[di Cynthia Rose*]
Beatrice Alemagna nel suo studio di Parigi (fotografia di Jake Green).
Sono molte le cose che potremmo dire per descrivere un libro di Beatrice Alemagna, ma le parole da sole difficilmente le renderebbero giustizia. Alemagna, che è di origini italiane ma vive a Parigi dal 1996, ha pubblicato oltre quaranta libri e ricevuto numerosi premi in molti paesi. Tra questi il Premio Andersen Italia, il Best Illustrated del New York Times, il Best Children's Book della New York City Library, l’Huckeback Prize in Germania, l’English Association Book Award, la Gold Medal dell’American Society of Illustrators e, in Francia, il Grand Prix de L'Illustration e il Prix Landerneau. È stata selezionata dall’Hans Christian Andersen Award, il “Piccolo Nobel della Letteratura” e – per ben quattro volte – dall’Astrid Lindgren Memorial Award. Nel 2013, è stata ospite d’onore al Festival Lucca Comics.

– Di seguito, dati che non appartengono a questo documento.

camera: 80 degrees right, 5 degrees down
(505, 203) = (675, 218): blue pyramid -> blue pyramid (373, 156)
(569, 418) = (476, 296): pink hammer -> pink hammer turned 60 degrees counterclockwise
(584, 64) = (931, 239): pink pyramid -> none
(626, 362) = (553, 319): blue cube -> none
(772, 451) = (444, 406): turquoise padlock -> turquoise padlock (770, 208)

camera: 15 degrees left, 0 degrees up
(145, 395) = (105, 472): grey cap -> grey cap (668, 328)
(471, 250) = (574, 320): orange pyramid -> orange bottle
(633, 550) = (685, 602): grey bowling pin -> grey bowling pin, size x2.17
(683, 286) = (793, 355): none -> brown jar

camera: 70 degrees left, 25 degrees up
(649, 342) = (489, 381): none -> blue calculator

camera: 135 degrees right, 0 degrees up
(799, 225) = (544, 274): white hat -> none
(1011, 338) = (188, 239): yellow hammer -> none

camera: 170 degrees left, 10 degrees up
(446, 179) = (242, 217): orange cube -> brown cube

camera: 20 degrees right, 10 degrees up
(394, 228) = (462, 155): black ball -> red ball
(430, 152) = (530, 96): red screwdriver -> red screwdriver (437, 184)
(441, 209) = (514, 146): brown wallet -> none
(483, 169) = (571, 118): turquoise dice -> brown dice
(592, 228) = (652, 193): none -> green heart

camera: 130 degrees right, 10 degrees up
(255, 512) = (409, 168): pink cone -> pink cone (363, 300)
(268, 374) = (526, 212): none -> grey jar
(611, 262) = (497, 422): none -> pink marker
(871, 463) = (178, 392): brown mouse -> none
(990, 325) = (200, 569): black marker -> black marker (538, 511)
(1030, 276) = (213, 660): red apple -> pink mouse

Ma ogni libro prodotto da Alemagna è diverso dagli altri. Alle pareti del suo studio sono appese le parole IL ME SEMBLE QU'IL N'Y A PAS D'INVENTION SANS RUPTURE («Penso che non possa esserci invenzione senza rottura»). A ogni nuovo progetto, cancella la lavagna. «Il mio studio è un posto dove vado per sperare di crescere», ha detto alla collega illustratrice Delphine Perret, «per sorprendere me stessa e rompere ciò che rischia di pietrificarsi in uno stereotipo mentale… la ripetizione mi terrorizza». Nel suo lavoro non osserva rituali, ma ha una regola sempre valida: non ripetersi.
Dettagli di un nuovo lavoro per una mostra nel 2021 (Beatrice Alemagna).
Alemagna fa libri per bambini solo tecnicamente. Ogni suo libro è un nuovo tassello di un’opera che varia tanto quanto i suoi materiali, dalla pittura ai pastelli, alle matite, al collage. I suoi colori e le sue superfici richiamano Edouard Vuillard o Paul Serusier. Ma Alemagna potrebbe anche scegliere di lavorare a tinte piatte e con forme semplici. È una colorista creativa che predilige i contrasti forti e intensi e ha un senso molto viscerale delle texture. A catturare l’occhio nel suo lavoro è qualcosa di più grande dello stile. È la perfetta integrazione di ritmo, sentimento e disegno.
Alemagna è nata a Bologna. Sua madre, psicologa, e suo padre, architetto, hanno sempre incoraggiato le loro due figlie a disegnare. Già da bambina, Alemagna sapeva con convinzione cosa avrebbe fatto da grande. Una Balzac di sette anni, decise di diventare une peintre des romans, una pittrice di romanzi.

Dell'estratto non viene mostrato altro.